__Exercise__
Return the data below, unchanged.
Materials provided: Begin
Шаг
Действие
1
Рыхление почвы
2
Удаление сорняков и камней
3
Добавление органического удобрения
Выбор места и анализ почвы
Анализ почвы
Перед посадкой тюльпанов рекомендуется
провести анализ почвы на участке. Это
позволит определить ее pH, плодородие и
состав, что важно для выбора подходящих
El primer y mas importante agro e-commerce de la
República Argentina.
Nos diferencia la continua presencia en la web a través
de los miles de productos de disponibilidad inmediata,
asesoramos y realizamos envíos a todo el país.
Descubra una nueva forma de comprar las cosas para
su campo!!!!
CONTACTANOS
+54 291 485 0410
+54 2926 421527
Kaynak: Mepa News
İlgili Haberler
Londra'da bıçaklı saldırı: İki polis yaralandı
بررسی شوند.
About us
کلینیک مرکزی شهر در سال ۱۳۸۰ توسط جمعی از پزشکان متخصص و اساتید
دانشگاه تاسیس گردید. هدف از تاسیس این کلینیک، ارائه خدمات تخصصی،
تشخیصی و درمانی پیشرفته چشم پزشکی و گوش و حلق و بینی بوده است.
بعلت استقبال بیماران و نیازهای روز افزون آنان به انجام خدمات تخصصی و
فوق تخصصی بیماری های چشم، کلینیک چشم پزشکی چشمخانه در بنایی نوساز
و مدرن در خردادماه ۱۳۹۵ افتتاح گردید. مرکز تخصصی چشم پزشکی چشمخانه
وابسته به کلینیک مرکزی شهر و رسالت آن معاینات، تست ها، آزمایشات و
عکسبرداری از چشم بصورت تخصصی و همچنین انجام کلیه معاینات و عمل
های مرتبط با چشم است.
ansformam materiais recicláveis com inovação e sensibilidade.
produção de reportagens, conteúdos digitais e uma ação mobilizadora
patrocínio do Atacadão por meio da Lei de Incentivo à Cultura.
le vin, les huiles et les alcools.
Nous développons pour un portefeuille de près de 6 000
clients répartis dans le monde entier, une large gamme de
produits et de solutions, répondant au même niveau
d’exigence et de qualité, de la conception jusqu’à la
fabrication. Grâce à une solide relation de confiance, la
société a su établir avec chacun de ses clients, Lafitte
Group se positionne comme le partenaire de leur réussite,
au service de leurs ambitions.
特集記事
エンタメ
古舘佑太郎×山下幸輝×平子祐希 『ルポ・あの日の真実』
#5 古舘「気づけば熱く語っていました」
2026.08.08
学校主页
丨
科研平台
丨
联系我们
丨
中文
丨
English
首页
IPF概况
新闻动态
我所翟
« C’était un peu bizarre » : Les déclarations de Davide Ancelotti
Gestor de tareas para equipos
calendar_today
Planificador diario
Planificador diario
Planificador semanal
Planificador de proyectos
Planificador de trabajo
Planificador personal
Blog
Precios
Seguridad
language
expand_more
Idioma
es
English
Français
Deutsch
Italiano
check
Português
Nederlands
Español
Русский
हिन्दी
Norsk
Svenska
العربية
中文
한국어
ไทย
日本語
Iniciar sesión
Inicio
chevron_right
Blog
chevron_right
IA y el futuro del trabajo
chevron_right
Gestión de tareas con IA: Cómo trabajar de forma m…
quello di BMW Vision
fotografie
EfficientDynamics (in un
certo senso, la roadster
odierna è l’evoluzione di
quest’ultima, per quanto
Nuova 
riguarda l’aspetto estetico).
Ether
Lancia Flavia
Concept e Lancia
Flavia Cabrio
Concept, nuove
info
Materials provided: End
__Problem solution__
Шаг
Действие
1
Рыхление почвы
2
Удаление сорняков и камней
3
Добавление органического удобрения
Выбор места и анализ почвы
Анализ почвы
Перед посадкой тюльпанов рекомендуется
провести анализ почвы на участке. Это
позволит определить ее pH, плодородие и
состав, что важно для выбора подходящих
El primer y mas importante agro e-commerce de la
República Argentina.
Nos diferencia la continua presencia en la web a través
de los miles de productos de disponibilidad inmediata,
asesoramos y realizamos envíos a todo el país.
Descubra una nueva forma de comprar las cosas para
su campo!!!!
CONTACTANOS
+54 291 485 0410
+54 2926 421527
Kaynak: Mepa News
İlgili Haberler
Londra'da bıçaklı saldırı: İki polis yaralandı
بررسی شوند.
About us
کلینیک مرکزی شهر در سال ۱۳۸۰ توسط جمعی از پزشکان متخصص و اساتید
دانشگاه تاسیس گردید. هدف از تاسیس این کلینیک، ارائه خدمات تخصصی،
تشخیصی و درمانی پیشرفته چشم پزشکی و گوش و حلق و بینی بوده است.
بعلت استقبال بیماران و نیازهای روز افزون آنان به انجام خدمات تخصصی و
فوق تخصصی بیماری های چشم، کلینیک چشم پزشکی چشمخانه در بنایی نوساز
و مدرن در خردادماه ۱۳۹۵ افتتاح گردید. مرکز تخصصی چشم پزشکی چشمخانه
وابسته به کلینیک مرکزی شهر و رسالت آن معاینات، تست ها، آزمایشات و
عکسبرداری از چشم بصورت تخصصی و همچنین انجام کلیه معاینات و عمل
های مرتبط با چشم است.
ansformam materiais recicláveis com inovação e sensibilidade.
produção de reportagens, conteúdos digitais e uma ação mobilizadora
patrocínio do Atacadão por meio da Lei de Incentivo à Cultura.
le vin, les huiles et les alcools.
Nous développons pour un portefeuille de près de 6 000
clients répartis dans le monde entier, une large gamme de
produits et de solutions, répondant au même niveau
d’exigence et de qualité, de la conception jusqu’à la
fabrication. Grâce à une solide relation de confiance, la
société a su établir avec chacun de ses clients, Lafitte
Group se positionne comme le partenaire de leur réussite,
au service de leurs ambitions.
特集記事
エンタメ
古舘佑太郎×山下幸輝×平子祐希 『ルポ・あの日の真実』
#5 古舘「気づけば熱く語っていました」
2026.08.08
学校主页
丨
科研平台
丨
联系我们
丨
中文
丨
English
首页
IPF概况
新闻动态
我所翟
« C’était un peu bizarre » : Les déclarations de Davide Ancelotti
Gestor de tareas para equipos
calendar_today
Planificador diario
Planificador diario
Planificador semanal
Planificador de proyectos
Planificador de trabajo
Planificador personal
Blog
Precios
Seguridad
language
expand_more
Idioma
es
English
Français
Deutsch
Italiano
check
Português
Nederlands
Español
Русский
हिन्दी
Norsk
Svenska
العربية
中文
한국어
ไทย
日本語
Iniciar sesión
Inicio
chevron_right
Blog
chevron_right
IA y el futuro del trabajo
chevron_right
Gestión de tareas con IA: Cómo trabajar de forma m…
quello di BMW Vision
fotografie
EfficientDynamics (in un
certo senso, la roadster
odierna è l’evoluzione di
quest’ultima, per quanto
Nuova 
riguarda l’aspetto estetico).
Ether
Lancia Flavia
Concept e Lancia
Flavia Cabrio
Concept, nuove
info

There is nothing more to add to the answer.